» **Problem**:
Using the listing below, set down each line from the line containing "X116095000Y-97536000D01*" through the line containing "X144500600Y-96329500D02*", both ends included, exactly and with nothing added.

§ §

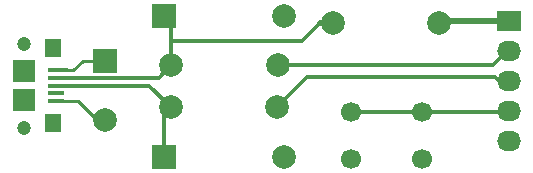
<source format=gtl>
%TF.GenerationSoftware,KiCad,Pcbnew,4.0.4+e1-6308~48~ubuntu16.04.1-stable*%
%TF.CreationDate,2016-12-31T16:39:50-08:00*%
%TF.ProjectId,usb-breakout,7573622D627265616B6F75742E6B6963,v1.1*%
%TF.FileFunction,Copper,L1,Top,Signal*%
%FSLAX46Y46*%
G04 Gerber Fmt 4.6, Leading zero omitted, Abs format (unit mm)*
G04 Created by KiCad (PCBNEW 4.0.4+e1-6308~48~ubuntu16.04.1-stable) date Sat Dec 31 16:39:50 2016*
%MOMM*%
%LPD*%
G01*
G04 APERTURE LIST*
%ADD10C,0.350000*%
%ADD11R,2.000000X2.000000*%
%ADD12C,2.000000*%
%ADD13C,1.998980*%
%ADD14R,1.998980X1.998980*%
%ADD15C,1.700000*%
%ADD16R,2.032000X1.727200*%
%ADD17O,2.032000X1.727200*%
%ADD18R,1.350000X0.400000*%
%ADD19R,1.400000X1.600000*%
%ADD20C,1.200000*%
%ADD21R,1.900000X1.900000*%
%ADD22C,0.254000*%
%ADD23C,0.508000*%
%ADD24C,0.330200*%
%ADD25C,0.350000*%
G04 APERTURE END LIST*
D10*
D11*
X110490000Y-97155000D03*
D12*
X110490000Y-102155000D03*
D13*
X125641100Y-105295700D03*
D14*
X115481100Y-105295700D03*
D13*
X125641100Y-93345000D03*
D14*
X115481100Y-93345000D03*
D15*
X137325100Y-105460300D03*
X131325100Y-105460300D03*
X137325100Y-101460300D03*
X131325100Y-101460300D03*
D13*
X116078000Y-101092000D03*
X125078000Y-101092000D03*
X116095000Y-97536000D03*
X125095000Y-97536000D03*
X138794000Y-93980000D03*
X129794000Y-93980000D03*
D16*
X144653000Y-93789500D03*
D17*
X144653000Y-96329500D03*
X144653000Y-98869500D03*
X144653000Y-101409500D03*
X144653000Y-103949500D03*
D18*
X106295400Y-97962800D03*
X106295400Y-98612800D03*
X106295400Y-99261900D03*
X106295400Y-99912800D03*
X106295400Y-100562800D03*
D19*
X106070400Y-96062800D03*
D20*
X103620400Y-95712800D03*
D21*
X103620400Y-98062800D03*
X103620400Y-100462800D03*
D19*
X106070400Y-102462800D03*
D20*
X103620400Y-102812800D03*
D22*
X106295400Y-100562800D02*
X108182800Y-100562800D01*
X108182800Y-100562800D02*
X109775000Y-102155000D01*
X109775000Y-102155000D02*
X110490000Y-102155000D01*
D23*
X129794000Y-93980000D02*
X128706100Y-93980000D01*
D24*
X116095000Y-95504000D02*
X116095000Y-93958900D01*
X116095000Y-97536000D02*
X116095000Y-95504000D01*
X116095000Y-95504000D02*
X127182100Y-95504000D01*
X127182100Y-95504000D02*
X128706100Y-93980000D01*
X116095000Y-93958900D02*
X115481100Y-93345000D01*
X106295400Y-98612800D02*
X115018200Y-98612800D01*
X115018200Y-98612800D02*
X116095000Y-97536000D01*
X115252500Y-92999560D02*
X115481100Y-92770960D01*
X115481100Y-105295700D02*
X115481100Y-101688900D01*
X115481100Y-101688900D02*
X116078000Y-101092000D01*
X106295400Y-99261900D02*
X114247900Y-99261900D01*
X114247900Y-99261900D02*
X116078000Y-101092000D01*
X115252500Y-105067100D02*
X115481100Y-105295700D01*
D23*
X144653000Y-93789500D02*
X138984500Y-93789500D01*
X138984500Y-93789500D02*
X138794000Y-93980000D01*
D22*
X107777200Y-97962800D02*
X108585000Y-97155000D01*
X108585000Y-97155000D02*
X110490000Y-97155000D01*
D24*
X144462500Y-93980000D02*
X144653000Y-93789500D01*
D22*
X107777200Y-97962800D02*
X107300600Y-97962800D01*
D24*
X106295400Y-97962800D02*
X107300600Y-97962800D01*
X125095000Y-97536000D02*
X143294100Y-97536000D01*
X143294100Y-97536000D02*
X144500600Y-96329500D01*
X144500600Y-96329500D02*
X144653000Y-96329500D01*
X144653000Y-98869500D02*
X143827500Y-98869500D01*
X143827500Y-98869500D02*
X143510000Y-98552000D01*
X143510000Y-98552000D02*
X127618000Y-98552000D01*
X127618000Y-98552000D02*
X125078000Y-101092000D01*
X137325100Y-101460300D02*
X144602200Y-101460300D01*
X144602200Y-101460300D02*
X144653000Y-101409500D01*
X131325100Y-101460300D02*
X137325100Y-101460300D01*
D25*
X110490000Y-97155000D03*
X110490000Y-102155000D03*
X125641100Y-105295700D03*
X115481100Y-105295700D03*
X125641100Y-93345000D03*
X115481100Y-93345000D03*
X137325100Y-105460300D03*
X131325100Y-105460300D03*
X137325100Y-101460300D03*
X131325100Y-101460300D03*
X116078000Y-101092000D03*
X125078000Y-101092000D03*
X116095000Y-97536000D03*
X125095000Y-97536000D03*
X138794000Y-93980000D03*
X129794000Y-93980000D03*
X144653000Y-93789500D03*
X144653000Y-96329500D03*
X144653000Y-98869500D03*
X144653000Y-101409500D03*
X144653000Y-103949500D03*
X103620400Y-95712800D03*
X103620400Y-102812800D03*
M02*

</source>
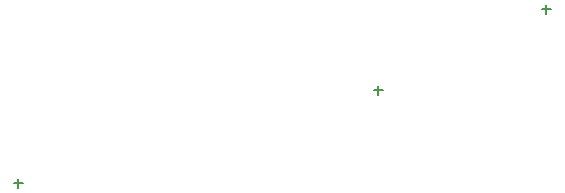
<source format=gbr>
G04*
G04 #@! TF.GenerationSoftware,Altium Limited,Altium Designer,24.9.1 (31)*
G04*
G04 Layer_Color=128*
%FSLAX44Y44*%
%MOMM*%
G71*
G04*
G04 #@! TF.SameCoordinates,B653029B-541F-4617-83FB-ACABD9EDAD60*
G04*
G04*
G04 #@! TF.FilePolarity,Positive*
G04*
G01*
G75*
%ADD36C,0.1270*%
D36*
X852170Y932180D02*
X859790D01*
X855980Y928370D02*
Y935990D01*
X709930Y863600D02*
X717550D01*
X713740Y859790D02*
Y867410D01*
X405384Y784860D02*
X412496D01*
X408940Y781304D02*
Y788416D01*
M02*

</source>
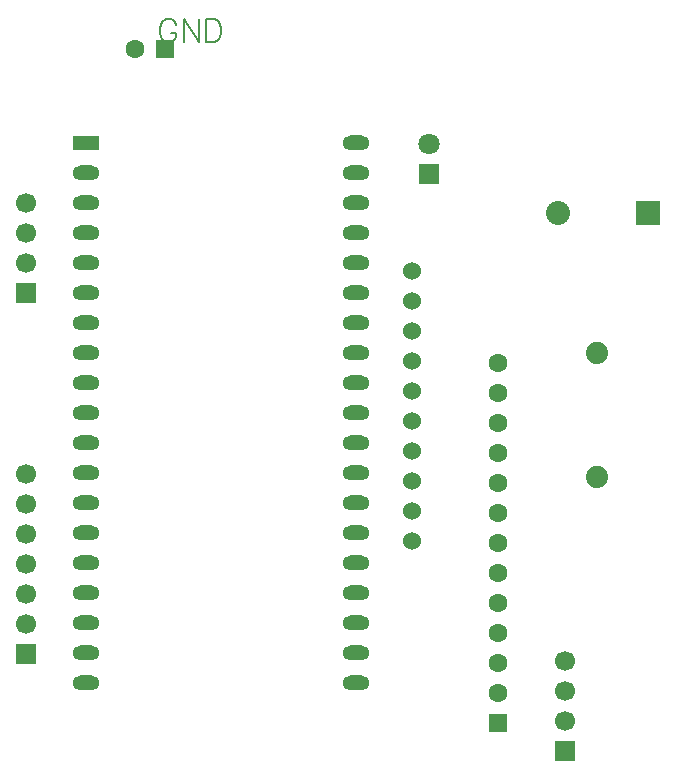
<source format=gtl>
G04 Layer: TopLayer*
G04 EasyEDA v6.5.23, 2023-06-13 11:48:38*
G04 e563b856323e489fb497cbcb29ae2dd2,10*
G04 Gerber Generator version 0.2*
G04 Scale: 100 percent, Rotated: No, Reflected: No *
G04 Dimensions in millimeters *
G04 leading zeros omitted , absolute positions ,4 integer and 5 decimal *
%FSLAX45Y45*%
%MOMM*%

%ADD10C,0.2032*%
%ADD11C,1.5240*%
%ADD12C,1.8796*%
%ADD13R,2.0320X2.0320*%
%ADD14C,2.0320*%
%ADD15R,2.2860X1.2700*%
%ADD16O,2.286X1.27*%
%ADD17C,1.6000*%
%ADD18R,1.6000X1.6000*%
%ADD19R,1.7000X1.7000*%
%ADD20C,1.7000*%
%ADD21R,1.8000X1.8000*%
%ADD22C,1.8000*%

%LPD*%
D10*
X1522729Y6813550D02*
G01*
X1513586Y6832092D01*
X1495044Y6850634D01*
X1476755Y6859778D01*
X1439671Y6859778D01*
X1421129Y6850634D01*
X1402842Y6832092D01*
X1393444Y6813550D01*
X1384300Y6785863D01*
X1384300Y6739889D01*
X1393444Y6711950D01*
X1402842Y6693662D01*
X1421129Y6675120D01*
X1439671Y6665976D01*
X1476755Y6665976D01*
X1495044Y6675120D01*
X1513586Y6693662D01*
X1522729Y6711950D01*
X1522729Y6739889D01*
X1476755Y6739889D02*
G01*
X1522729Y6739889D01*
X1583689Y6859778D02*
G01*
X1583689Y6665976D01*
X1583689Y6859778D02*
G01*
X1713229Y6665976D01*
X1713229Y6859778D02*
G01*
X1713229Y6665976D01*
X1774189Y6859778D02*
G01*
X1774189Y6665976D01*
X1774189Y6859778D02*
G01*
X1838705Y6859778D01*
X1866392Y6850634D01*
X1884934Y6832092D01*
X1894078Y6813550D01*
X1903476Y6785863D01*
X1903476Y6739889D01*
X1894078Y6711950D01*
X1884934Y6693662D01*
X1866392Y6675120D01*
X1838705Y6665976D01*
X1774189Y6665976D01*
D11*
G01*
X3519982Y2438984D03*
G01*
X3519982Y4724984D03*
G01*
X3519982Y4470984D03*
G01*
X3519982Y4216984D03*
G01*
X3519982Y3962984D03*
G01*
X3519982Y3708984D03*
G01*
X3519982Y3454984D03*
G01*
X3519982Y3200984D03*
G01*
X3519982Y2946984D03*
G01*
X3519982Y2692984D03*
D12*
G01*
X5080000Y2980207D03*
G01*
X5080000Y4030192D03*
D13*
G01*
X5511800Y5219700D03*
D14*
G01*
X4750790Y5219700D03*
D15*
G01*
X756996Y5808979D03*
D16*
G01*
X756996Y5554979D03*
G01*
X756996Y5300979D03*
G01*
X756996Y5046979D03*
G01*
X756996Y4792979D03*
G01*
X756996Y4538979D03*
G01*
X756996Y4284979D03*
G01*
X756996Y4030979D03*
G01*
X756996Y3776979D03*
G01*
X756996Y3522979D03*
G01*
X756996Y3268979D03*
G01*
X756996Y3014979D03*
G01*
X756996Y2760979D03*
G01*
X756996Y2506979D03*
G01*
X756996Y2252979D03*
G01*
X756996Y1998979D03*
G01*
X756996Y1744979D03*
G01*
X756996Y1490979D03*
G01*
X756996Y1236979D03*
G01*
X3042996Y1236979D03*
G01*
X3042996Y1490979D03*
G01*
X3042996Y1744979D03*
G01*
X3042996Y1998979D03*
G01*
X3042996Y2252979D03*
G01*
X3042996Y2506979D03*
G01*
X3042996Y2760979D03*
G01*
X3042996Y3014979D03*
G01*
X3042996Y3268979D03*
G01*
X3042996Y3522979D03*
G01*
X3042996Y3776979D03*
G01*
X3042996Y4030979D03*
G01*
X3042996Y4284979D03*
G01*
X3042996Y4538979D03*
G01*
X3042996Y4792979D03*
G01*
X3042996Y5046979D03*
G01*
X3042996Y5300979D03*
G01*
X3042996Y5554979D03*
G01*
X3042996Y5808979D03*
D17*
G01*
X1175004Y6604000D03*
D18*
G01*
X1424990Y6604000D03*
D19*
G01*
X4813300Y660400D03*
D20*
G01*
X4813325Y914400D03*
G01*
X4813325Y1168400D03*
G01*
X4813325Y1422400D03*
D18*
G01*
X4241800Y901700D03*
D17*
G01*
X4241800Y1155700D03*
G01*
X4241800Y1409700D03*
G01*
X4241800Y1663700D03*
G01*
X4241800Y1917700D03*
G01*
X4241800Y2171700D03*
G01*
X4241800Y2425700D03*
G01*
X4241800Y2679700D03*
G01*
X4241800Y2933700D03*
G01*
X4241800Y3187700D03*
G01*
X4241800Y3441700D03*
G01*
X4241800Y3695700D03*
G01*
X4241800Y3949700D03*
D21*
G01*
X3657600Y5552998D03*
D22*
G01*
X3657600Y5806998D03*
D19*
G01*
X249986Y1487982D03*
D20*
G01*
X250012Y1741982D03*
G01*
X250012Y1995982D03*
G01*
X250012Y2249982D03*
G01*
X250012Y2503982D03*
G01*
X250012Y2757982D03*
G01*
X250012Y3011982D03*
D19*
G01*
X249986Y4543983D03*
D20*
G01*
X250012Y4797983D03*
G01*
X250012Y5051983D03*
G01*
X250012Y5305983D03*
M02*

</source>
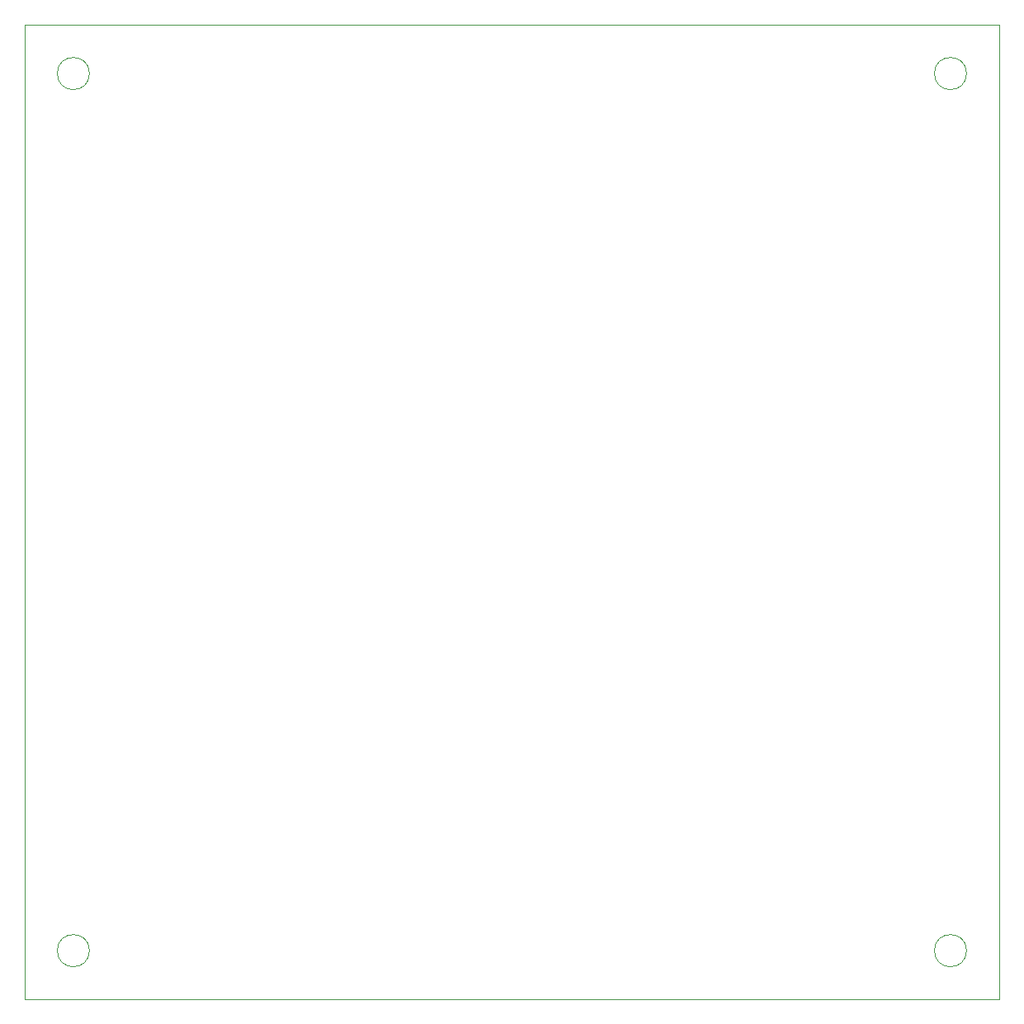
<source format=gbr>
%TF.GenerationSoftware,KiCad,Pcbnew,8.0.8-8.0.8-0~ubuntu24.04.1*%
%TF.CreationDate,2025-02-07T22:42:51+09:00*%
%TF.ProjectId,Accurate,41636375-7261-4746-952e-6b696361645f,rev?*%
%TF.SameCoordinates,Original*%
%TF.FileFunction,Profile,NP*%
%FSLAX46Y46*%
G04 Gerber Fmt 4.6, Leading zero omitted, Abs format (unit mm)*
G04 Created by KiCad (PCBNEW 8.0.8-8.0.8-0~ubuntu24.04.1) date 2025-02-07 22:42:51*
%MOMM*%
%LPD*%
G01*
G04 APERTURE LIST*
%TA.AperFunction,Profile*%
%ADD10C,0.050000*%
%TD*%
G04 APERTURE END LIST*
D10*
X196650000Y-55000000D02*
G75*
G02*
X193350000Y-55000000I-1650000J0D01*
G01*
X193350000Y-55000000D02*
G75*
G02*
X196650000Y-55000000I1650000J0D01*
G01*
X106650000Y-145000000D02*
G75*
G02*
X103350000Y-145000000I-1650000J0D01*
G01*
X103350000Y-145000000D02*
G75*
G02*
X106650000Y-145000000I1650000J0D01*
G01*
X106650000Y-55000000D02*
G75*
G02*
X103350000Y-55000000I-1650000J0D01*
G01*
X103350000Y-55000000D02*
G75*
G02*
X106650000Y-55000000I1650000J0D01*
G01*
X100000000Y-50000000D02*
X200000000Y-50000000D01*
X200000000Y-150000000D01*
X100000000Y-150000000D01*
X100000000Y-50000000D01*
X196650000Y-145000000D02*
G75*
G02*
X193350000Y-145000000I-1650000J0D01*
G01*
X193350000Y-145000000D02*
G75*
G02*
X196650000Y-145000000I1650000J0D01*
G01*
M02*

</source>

§ §

» **Exercise solution**:
X116095000Y-97536000D01*
X115252500Y-92999560D02*
X115481100Y-92770960D01*
X115481100Y-105295700D02*
X115481100Y-101688900D01*
X115481100Y-101688900D02*
X116078000Y-101092000D01*
X106295400Y-99261900D02*
X114247900Y-99261900D01*
X114247900Y-99261900D02*
X116078000Y-101092000D01*
X115252500Y-105067100D02*
X115481100Y-105295700D01*
D23*
X144653000Y-93789500D02*
X138984500Y-93789500D01*
X138984500Y-93789500D02*
X138794000Y-93980000D01*
D22*
X107777200Y-97962800D02*
X108585000Y-97155000D01*
X108585000Y-97155000D02*
X110490000Y-97155000D01*
D24*
X144462500Y-93980000D02*
X144653000Y-93789500D01*
D22*
X107777200Y-97962800D02*
X107300600Y-97962800D01*
D24*
X106295400Y-97962800D02*
X107300600Y-97962800D01*
X125095000Y-97536000D02*
X143294100Y-97536000D01*
X143294100Y-97536000D02*
X144500600Y-96329500D01*
X144500600Y-96329500D02*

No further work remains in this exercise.